**フローレンス・マデリン・"マッジ"・ケーブ**は、19世紀のイングランドで15人きょうだいのひとりとして生まれた。家族の中で特に運動神経に優れた子どもで、水泳や馬術などに取り組み、中でもスケートに夢中だった。
マッジはロンドンにあったエリート・フィギュア・スケーターだけの会員制クラブ「プリンス・スケート・クラブ」に入会した。彼女はスケートを通じて、後に夫となる人物、**エドガー・サイアーズ**と出会う。エドガーはフィギュアスケートの愛好家で、彼女の最初のコーチとなったほか、夫妻はスケートの技やさまざまな要素を取り入れる方法を記した『The Art of Skating』を共同で執筆した。
当時のイングランドでは冬になると男女を問わずスケートが盛んに行われていたものの、国際大会は男子の大会のみ。サイアーズは1902年、その常識を覆すべく史上初の女子スケーターとして世界選手権に出場することを決めた。当初、審査員は彼女の出場を認めない方針だったが、特に女子の出場を制限する規則がなく、サイアーズの出場を許可。
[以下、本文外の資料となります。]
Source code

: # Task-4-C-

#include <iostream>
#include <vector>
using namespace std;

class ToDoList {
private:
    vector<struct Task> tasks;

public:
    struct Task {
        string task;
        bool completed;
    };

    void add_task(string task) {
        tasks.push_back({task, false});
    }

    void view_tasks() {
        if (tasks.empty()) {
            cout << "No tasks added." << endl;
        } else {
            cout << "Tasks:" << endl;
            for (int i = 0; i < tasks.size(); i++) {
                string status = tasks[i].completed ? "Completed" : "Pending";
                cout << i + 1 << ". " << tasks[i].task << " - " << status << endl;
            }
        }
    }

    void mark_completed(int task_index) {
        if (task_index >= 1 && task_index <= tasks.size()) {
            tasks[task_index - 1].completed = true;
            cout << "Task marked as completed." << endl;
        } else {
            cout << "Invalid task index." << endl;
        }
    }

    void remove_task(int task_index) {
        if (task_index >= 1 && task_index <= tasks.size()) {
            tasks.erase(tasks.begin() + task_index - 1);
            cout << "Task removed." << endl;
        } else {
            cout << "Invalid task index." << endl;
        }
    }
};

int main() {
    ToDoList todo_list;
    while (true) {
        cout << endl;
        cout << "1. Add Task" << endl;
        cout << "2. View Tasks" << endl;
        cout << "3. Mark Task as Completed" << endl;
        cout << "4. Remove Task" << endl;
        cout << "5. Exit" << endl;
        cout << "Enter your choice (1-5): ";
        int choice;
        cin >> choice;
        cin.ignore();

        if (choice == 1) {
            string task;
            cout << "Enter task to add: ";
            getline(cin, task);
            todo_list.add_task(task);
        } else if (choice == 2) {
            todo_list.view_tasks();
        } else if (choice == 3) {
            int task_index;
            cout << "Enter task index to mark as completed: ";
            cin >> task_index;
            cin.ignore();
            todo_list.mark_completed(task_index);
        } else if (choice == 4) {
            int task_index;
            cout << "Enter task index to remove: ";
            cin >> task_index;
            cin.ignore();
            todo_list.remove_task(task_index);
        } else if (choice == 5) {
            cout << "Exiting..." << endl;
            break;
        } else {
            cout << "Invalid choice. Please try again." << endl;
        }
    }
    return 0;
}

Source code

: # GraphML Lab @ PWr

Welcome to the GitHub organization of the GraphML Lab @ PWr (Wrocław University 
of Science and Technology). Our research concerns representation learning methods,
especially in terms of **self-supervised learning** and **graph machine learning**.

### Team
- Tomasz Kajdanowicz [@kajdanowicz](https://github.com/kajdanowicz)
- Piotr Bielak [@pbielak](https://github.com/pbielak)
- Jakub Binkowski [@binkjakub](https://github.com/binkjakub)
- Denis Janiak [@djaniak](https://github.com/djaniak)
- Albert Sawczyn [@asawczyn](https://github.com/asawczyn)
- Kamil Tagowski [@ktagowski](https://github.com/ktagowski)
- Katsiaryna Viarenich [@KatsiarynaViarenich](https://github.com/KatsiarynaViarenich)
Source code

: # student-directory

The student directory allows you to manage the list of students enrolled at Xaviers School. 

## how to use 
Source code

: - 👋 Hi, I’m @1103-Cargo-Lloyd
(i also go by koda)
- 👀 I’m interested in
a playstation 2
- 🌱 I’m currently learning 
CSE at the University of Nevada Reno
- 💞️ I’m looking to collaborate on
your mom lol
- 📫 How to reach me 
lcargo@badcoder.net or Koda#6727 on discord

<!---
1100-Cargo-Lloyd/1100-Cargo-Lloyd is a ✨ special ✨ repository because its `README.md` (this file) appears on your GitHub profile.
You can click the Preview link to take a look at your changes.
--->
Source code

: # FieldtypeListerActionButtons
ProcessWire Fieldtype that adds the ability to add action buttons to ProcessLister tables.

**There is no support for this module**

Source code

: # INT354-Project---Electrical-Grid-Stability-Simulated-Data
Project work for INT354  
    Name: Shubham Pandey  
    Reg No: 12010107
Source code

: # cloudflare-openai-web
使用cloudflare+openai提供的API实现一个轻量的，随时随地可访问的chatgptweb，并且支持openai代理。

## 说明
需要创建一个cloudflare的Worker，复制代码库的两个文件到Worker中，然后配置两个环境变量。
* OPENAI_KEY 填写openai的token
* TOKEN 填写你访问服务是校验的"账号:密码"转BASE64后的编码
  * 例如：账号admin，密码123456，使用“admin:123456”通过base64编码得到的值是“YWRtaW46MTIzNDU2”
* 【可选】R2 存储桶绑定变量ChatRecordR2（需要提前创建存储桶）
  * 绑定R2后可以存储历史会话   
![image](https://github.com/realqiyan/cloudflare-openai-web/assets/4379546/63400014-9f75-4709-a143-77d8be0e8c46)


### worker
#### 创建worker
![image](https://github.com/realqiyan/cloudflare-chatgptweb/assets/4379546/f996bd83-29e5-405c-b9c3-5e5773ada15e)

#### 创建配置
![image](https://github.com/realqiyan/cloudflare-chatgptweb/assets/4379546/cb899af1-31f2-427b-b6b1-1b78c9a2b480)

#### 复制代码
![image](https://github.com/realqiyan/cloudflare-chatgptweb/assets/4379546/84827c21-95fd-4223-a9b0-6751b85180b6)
サイアーズは見事、**ウルリッヒ・サルコウ**に次いで2位となり、ISUが女子世界選手権を創設する道筋をつけたのだった。
大会デビューの時、サイアーズは足元までのロングスカートで出場したが、審査員に足の動きを見せるため、ふくらはぎ丈のスカートという女子スケートの衣装の新しいトレンドを作った。
世界選手権で男子選手らと競って銀メダルを獲得したことは、彼女のその後の活躍の序章に過ぎなかった。女子フィギュア界の先駆者としてサイアーズは、その後、英国選手権に出場し、自分の夫を破って優勝し、新設された女子世界選手権でも2度優勝。彼女の次の目標はオリンピックだった。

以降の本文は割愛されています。